2) Investing in electric and low emission vehicles for our CEVA fleet of trucks and vans.

  • CEVA will reach 1,450 EVs in our Ground logistics operations by 2025.
  • That size of EV fleet is estimated to reduce annual carbon emissions by estimated 67,000 tons of CO2.

3) Engineer more sustainable solutions for the transport we purchase from carriers for our customers.

  • As transport solutions purchased from its partners account for some 95% of its emissions, CEVA uses its global reach and long-standing relationships with carriers to encourage and support alternative fuels in road, ocean and air freight.
  • We work with customers to explore more decarbonization levers and find ‘Better Ways’ to transport their products, while maintaining a high level in our quality of service. 
    • Flows and loading optimization 
    • Routes optimization 
    • Modal shift and multimodal 
    • Carriers selection including CO2 performance 
    • Low-carbon fuels 

 

The Business Case for CSR

In recent years, increased consumer awareness of issues such as climate change, income inequality, unfair labor practices, and gender inequity has been a factor in businesses’ embracing CSR practices. Today, 64% of CEOs say that CSR is a core part of their business. 

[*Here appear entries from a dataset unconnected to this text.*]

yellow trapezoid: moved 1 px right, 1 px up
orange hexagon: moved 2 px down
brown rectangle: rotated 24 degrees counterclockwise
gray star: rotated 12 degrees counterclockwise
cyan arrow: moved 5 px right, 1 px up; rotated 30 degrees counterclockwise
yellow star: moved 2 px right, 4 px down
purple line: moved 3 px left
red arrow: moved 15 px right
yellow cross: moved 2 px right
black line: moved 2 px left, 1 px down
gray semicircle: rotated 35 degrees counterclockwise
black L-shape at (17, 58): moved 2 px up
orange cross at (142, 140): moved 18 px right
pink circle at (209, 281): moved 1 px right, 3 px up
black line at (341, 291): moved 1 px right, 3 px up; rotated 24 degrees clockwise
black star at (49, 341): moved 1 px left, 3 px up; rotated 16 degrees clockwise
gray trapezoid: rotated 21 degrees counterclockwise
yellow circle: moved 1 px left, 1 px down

In addition, 88% of business school students think that learning about social and environmental issues in business is a priority . Harvard Business School’s sustainable business practices courses points out some of the bottom-line benefits deriving from CSR policies:

  • Increased innovation -- reviewing practices can uncover opportunities while also increasing efficiencies.
  • Reduced risk -- using renewable energy sources means greater energy security.
  • Reduced production costs – examining the corporate supply chain can identify money-saving more sustainable alternatives.
  • Retaining and attracting new employees and customers -- Companies with high levels of CSR report 13% more engaged employees than companies with low levels of CSR; 92% of consumers say they are more likely to trust a company that supports social or environmental issues[2].

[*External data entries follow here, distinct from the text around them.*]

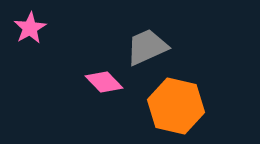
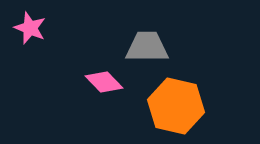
pink star: rotated 20 degrees counterclockwise
gray trapezoid: rotated 24 degrees clockwise
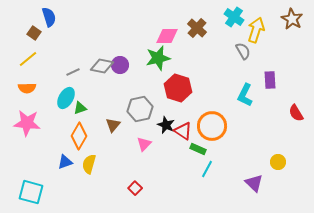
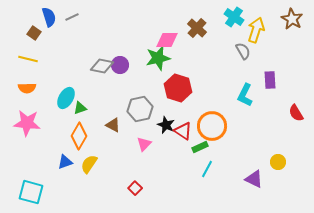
pink diamond: moved 4 px down
yellow line: rotated 54 degrees clockwise
gray line: moved 1 px left, 55 px up
brown triangle: rotated 42 degrees counterclockwise
green rectangle: moved 2 px right, 2 px up; rotated 49 degrees counterclockwise
yellow semicircle: rotated 18 degrees clockwise
purple triangle: moved 4 px up; rotated 18 degrees counterclockwise
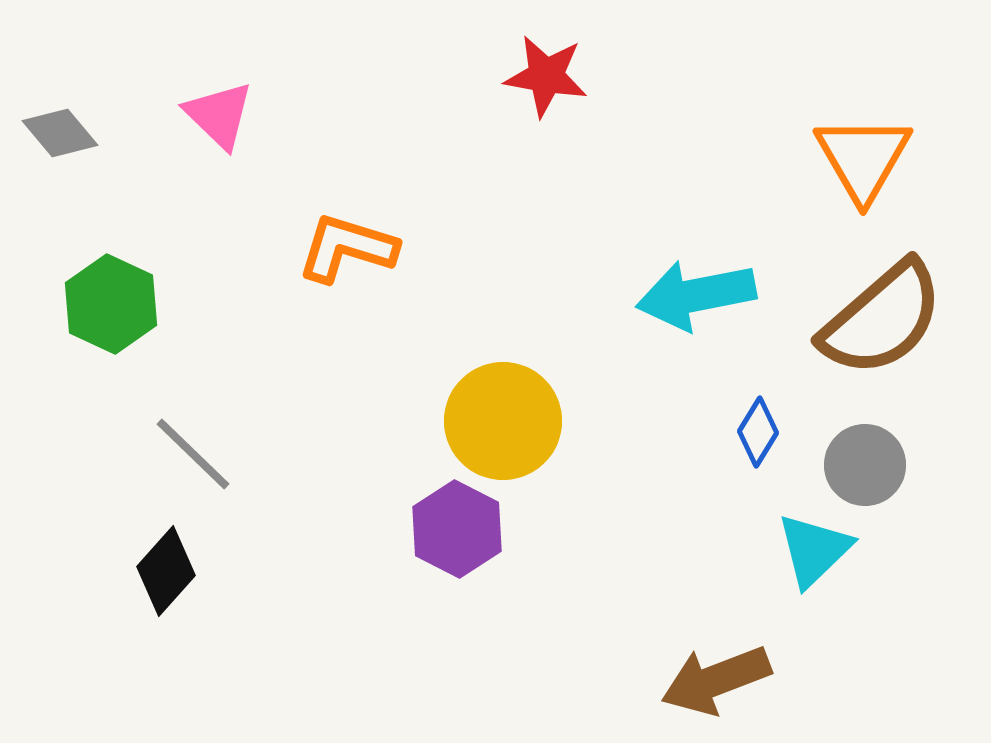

Social responsibility is now more than a duty; it is a means of securing a competitive advantage, provide flexibility, reduce employee turnover, and increase sales and profit. Climate change is a long-term challenge, and progress depends upon a company’s ability to innovate and collaborate, with accountability and on-going measurement. 


FOOTNOTES:
[1] Global non-profit organization for climate action in the freight sector, of which CEVA Logistics is a member.